Click here for the name of the eldest son of Count Andrew von Count the first

and as you click on the link you'll get responses

Click here for the name of the eldest son of Count Andrew von Count the second
Click here for the name of the eldest son of Count Andrew von Count the third
...


Approach 1: The ephemeral cookie key


In the code above, the line

set session => 'Simple';

was actually unnecessary since Simple sessions are switched on by default. The intention is to highlight to the reader the fact that we're using the Dancer2::Session::Simple session factory.

The principle is that when you visit the site, the app responds with a cookie (some random unique string) in the header. On subsequent requests, your browser sends that cookie along in the header and Dancer looks it up to find all the data you've stored against it in the session.

Now this seems to be working fine, but your site is getting popular so to improve performance you run it under Starman and Plack so you can serve the pages more quickly using middleware to gzip the images.

$ plackup -s Starman --port 3000 --workers 1  ./cookie.pl 

This is still working nicely but your site is getting so many Sesame street fans you realise you'll need another worker process managing all these HTTP requests, so you run:

$ plackup -s Starman --port 3000 --workers 2  ./cookie.pl

and things stop working. Give it a try! You visit the login page but then within the first couple of clicks you're back to the Cookie Monster response.

To give yourself a hint at what's going wrong, print the process id ($$) on each page. You'll find that as soon as Starman delegates an HTTP request to a different worker, it has no idea about the cookie and creates a new one with no session data stored against it.

The reason for this is that you've got two sessions, and each session factory stores the cookies in its own hash which is a variable. Variables are not shared across processes.


Approach 2: The fat cookie


To solve the problem above, you can replace

set session => 'Simple'

with


set engines => {
    session => {
        Cookie => { secret_key => 'my_secret_key' }
    }
};
set session => 'Cookie' ;

The Dancer2::Session::Cookie factory works by encrypting the hash of all the session data as a string and regarding that encryption as the cookie. In this way the server doesn't need to store anything at all, but if you have a lot of data in your session, it could slow things down considerably.



Approach 3: The persistent cookie key


Simply install memcached and change the settings to:

set engines => {
  session => {
    Memcached => { memcached_servers => 'localhost:11211' }
  }
};
set session => 'Memcached';

Memcached provides memory which can be shared between the worker processes on your host, and even between processes on different hosts. As such you can load balance between workers and they pass the cookie to the memcached server to retrieve the session data.


Conclusion

Apart from Simple, Cookie and Memcached there are at least eight other session factories implemented on top of Dancer2 but they all model the third approach above, using all types of server side storage from text files to databases. The conclusion to draw from this is that in production servers, the persistent cookie key is the standard approach.

* Recorded information *
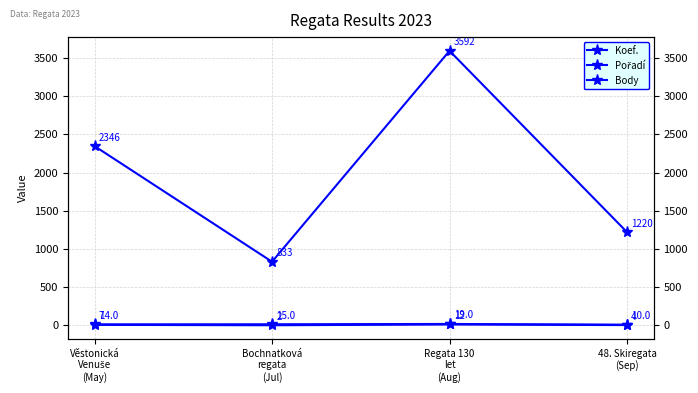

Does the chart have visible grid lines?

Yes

* Task list *
1. Transcribe the passage of the Dancer2 sessions text between "Now this seems" and "gzip the images.", inclusive.
2. In the Dancer2 sessions text, condense the paragraph beginning "The Dancer2::Session::Cookie factory works by" into a short bulleted list that keeps its main facts.
3. According to the conclusion of the Dancer2 sessions text, which approach is standard in production servers?

* Your written answers *
1.
Now this seems to be working fine, but your site is getting popular so to improve performance you run it under Starman and Plack so you can serve the pages more quickly using middleware to gzip the images.

2.
- The Dancer2::Session::Cookie factory encrypts the hash of all the session data as a string and treats that encryption as the cookie.
- The server does not need to store anything.
- A large amount of session data could slow things down considerably.

3. The persistent cookie key is the standard approach in production servers.